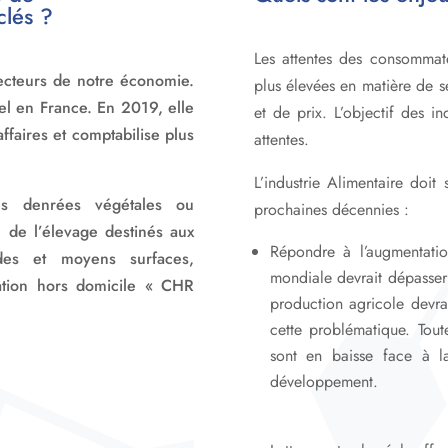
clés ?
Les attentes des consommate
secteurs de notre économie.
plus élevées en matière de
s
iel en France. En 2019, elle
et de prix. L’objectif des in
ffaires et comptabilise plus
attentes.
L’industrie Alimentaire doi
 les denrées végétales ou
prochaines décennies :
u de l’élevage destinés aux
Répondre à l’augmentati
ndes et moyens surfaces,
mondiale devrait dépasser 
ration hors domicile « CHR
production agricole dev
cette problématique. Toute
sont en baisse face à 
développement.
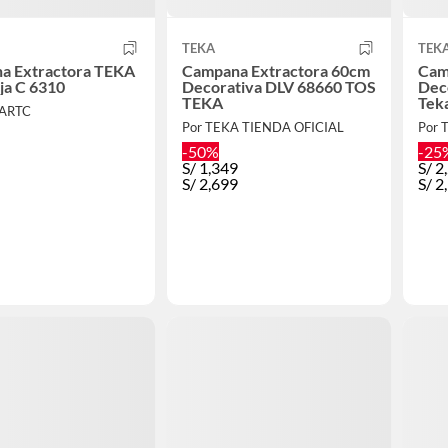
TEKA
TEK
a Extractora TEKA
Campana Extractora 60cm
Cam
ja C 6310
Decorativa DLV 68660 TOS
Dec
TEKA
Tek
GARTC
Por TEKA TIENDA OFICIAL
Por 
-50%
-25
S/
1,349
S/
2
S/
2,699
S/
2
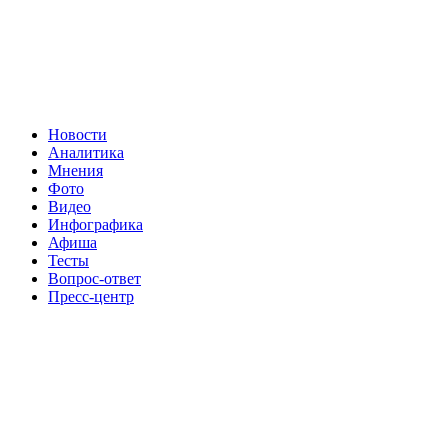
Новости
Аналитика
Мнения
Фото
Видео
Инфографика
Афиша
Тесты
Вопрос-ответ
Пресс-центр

────────

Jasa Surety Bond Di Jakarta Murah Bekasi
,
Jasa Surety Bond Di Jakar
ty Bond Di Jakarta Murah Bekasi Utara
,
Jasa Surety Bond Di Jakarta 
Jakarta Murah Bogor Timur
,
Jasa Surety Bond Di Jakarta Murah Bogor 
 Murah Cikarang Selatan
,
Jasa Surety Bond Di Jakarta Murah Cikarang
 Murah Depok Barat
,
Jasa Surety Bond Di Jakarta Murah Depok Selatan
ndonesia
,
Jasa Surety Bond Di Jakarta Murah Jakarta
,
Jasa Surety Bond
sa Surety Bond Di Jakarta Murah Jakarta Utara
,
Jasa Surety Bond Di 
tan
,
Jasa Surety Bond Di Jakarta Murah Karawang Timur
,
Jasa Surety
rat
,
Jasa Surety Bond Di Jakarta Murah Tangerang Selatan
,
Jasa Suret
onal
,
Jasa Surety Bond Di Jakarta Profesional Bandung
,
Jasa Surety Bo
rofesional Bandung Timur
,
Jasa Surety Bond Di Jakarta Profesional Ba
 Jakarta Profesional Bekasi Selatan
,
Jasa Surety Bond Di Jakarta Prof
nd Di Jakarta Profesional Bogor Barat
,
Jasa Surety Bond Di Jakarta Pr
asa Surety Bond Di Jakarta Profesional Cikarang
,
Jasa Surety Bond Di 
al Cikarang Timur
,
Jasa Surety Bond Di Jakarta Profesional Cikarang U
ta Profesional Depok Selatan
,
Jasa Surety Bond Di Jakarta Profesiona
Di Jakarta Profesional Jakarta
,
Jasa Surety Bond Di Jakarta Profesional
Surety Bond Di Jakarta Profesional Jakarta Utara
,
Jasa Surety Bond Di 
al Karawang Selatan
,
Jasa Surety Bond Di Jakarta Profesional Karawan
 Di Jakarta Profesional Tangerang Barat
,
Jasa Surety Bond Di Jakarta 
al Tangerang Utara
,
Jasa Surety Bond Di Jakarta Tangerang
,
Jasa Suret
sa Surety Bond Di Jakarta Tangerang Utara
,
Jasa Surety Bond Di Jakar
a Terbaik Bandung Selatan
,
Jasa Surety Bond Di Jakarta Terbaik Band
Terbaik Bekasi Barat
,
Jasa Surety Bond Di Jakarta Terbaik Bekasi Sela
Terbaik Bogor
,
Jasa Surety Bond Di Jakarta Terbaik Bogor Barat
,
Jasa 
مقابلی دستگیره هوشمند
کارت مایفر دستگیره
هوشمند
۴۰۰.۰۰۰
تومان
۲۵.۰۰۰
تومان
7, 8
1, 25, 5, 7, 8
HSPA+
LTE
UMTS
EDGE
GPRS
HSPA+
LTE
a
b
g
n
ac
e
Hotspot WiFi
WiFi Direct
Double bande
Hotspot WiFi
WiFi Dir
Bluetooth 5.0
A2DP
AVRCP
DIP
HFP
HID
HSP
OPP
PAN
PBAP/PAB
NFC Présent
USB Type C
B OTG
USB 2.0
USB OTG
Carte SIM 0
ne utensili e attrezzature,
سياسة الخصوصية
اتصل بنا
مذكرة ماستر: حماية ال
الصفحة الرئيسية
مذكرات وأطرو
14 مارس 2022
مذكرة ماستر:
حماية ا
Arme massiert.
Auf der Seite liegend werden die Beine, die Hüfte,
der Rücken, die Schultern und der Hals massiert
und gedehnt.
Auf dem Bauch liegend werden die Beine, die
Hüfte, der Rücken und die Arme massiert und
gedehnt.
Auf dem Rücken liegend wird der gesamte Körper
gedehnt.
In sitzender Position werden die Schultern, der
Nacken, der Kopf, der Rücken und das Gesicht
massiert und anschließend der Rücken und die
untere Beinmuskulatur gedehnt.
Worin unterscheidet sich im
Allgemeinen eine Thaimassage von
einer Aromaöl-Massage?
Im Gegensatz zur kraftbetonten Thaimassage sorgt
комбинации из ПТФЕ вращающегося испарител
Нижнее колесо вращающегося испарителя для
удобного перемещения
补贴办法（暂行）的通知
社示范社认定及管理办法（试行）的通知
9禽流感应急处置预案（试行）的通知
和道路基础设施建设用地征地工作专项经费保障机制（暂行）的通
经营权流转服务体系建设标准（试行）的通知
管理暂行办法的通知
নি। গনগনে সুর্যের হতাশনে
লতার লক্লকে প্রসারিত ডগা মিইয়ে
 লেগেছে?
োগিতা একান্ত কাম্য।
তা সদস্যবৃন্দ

────────

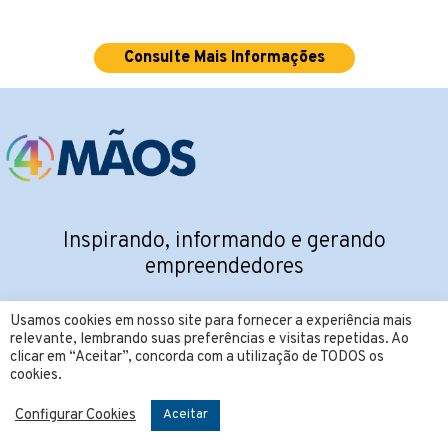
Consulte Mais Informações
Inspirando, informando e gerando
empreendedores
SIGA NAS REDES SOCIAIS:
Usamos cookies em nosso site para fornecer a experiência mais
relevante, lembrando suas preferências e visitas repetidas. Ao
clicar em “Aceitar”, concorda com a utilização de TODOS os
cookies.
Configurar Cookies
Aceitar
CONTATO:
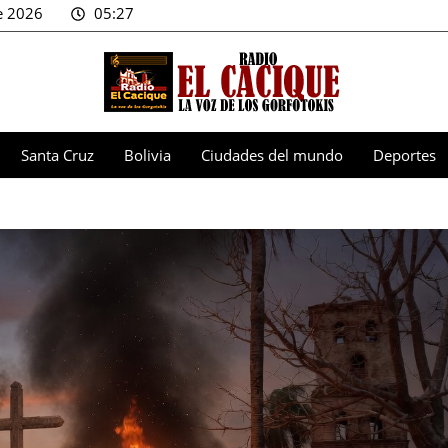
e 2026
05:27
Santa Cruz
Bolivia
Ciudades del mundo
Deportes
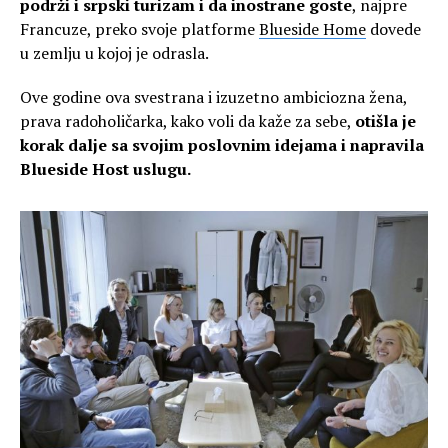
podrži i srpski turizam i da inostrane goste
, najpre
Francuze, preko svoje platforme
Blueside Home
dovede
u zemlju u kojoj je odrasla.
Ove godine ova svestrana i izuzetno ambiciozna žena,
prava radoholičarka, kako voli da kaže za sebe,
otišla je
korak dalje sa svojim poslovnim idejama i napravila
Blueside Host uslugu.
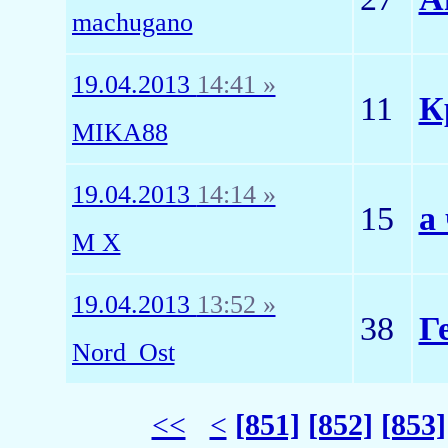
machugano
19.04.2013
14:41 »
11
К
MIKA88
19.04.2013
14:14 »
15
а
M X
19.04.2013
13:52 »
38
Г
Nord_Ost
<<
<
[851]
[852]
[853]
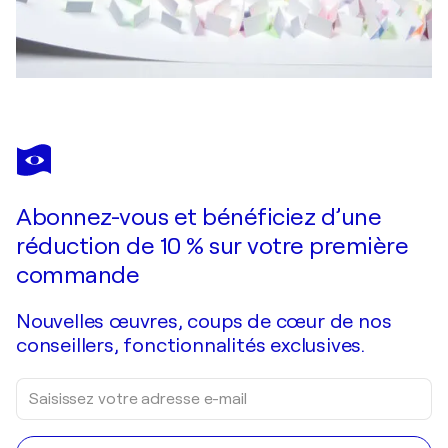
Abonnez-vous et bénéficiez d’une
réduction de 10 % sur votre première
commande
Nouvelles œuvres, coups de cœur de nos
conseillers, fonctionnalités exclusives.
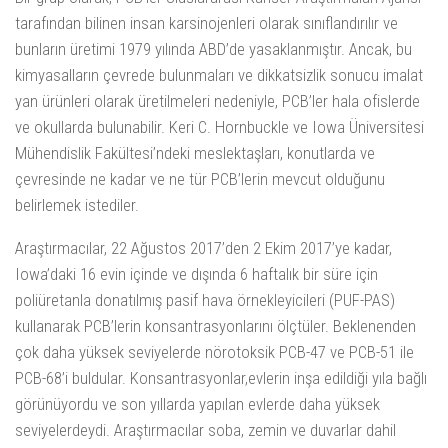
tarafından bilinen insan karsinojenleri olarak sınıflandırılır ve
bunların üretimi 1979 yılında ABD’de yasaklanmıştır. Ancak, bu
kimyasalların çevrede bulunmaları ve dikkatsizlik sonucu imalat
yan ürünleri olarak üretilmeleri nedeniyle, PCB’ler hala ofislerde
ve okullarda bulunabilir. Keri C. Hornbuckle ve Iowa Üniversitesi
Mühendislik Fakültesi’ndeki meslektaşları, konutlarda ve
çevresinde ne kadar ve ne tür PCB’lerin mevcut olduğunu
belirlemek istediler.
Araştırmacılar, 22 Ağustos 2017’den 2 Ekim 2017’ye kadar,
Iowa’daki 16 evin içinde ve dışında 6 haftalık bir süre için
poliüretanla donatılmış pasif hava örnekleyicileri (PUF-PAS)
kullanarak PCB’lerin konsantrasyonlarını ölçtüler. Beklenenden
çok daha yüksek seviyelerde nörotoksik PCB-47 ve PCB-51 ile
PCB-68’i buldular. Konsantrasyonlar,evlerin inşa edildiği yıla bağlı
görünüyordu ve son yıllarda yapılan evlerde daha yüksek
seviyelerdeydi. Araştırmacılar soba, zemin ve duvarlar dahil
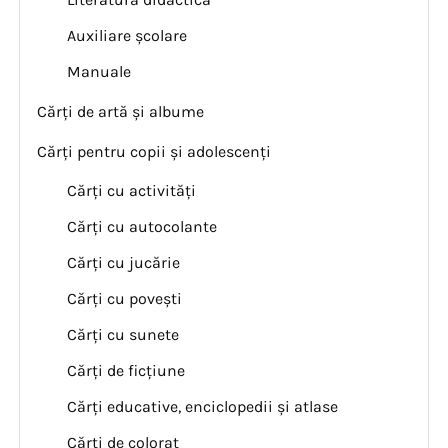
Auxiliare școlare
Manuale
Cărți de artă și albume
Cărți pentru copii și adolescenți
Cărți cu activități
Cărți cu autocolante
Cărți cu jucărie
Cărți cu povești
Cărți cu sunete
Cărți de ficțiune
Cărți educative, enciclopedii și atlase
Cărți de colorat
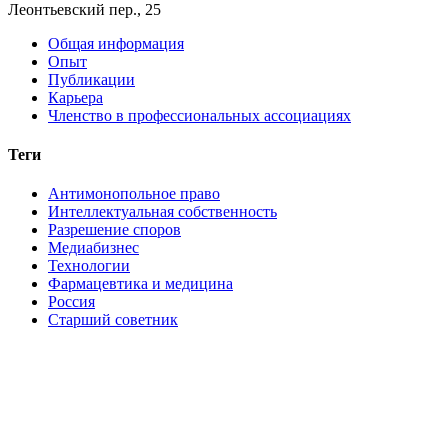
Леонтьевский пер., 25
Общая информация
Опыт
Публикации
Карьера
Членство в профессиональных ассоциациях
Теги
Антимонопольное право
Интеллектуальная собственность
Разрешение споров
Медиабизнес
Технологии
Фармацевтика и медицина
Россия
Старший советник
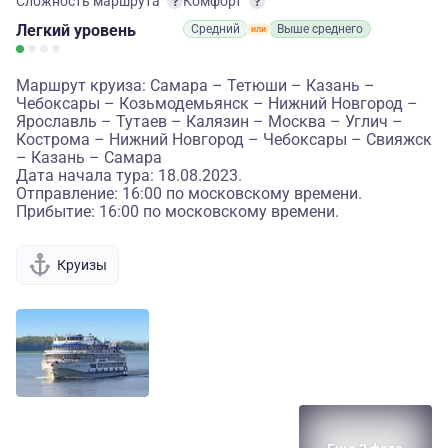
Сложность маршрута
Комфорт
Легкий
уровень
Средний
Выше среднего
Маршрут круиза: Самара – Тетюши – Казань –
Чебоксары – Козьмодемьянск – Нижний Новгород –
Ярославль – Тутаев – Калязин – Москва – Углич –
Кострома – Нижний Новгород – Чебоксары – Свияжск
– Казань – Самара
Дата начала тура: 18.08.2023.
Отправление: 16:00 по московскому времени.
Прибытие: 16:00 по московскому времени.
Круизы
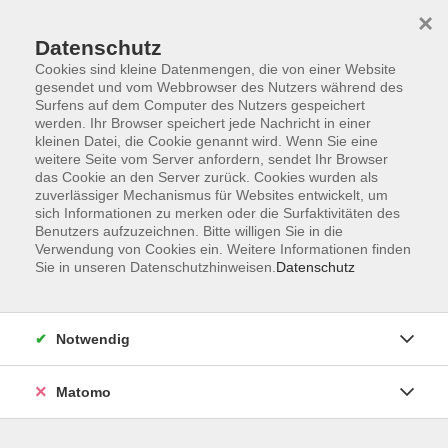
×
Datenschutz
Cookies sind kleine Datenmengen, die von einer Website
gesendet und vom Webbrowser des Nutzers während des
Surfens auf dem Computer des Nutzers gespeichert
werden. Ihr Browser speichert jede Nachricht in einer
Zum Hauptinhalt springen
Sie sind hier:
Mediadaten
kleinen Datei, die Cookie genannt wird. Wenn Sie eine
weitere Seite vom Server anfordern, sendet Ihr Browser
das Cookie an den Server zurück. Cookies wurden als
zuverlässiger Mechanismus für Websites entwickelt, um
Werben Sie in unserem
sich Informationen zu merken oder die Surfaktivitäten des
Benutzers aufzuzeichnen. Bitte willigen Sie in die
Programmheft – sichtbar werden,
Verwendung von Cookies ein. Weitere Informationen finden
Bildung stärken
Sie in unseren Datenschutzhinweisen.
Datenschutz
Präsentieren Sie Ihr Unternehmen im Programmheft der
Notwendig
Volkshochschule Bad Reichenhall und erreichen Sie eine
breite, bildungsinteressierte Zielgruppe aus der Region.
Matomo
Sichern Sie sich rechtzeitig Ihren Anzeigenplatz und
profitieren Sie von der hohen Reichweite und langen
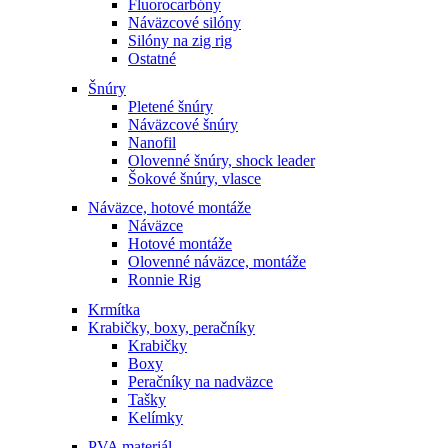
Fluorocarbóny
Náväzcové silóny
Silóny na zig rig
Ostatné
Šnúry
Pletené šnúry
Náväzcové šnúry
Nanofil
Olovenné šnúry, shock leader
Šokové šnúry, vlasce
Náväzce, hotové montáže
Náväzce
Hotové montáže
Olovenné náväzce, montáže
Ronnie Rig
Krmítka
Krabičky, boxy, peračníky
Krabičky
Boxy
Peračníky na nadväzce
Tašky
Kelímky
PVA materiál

────────

▶ **EXERCISE DETAILS**
Which lines in the data above contain the string "Bekasi"? Select each of them and copy it in full.

▶ **ANSWER FOR THIS EXERCISE**
Jasa Surety Bond Di Jakarta Murah Bekasi
ty Bond Di Jakarta Murah Bekasi Utara
 Jakarta Profesional Bekasi Selatan
Terbaik Bekasi Barat
Jasa Surety Bond Di Jakarta Terbaik Bekasi Sela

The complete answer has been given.